“Disruption” is evolving as a buzz work in today’s digital era. It means any kind of disturbance which interrupts an event, activity, or process. The changes in processes or innovation that give a boost to a brand, organization and create a new completion give rise to the Blue Ocean Strategy. The theory of this strategy was developed by Renée Mauborgne and W. Chan Kim that focuses on disruption in existing market space.

Blue Ocean and Red Ocean strategies are commonly used by marketers or managers performing management role to compete with the market trends and create a new space to step in a different market segment.

Red Ocean

Red ocean - a business coach can help get out of it.

Red Oceans can be understood by the general competitive environment. The companies/organizations that play in the existing market, competing for rivals without thinking of innovations are difficult to ascertain growth and stability.

Red Oceans represent the known market space, acknowledging all the industries in existence. In this contested market space boundaries are defined and accepted, and the competitive rules of the game are well understood. Furthermore, as the Red Ocean gets ever more crowded, scenarios incorporating profits and growth are evermore condensed, leaving products turning into commodities.

Blue Ocean


Blue Oceans are understood through niches. Blue Oceans are uncontested, have zero to little competition, and are created from organizations wishing to diversify through services or products.

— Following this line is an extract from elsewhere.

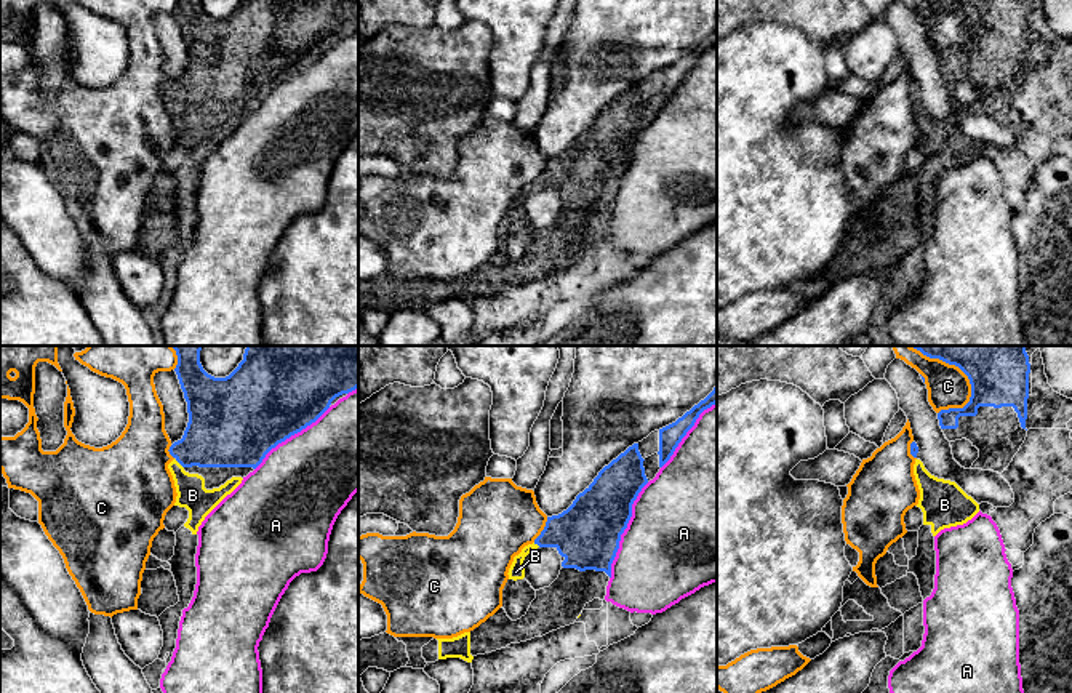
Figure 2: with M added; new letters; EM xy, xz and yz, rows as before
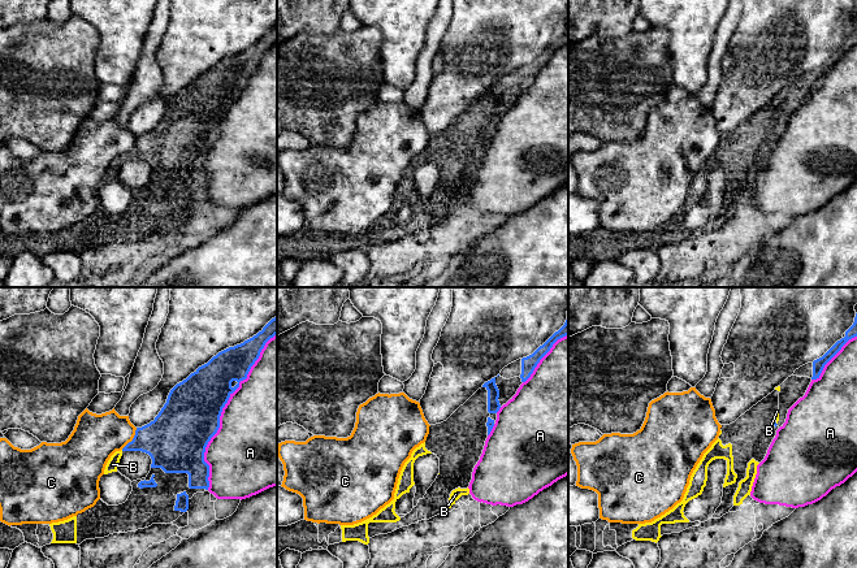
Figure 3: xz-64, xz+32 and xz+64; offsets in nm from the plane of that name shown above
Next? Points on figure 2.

Blue oceans are categorized by untapped market space, demand creation, and the opportunity for highly profitable growth which are created from within red oceans by enhancing, expanding and developing industry boundaries. Blue oceans are concerned with creating successful new products which provide better performance than existing products. Successful new products provide benefits that significantly differ from current offerings. Blue Oceans seek growth opportunities by diversifying operations, this is typically risky as it involves learning new operations and dealing with unfamiliar customer groups. Moreover, it is understood that creating blue oceans is not a static achievement but a dynamic process. Once a company creates competitive advantages, and its superior performance is shown, sooner or later imitators begin to appear in the market. Marketers seek to assimilate a competitive edge by offering customers something that is not available elsewhere, which creates a blue ocean strategy is concerning.

It is necessary for a company to develop certain changes, to take a step forward towards innovation and compete by creating a different/new market segment. These types of companies can grow their chances of sustainability else they are left behind in a red ocean. There are many examples like Kodak & Nokia who didn’t follow change and accept the new trends floating in the market, they realized it very late that they are in a need to develop blue ocean, as a result, these companies stay behind and acquired by someone else.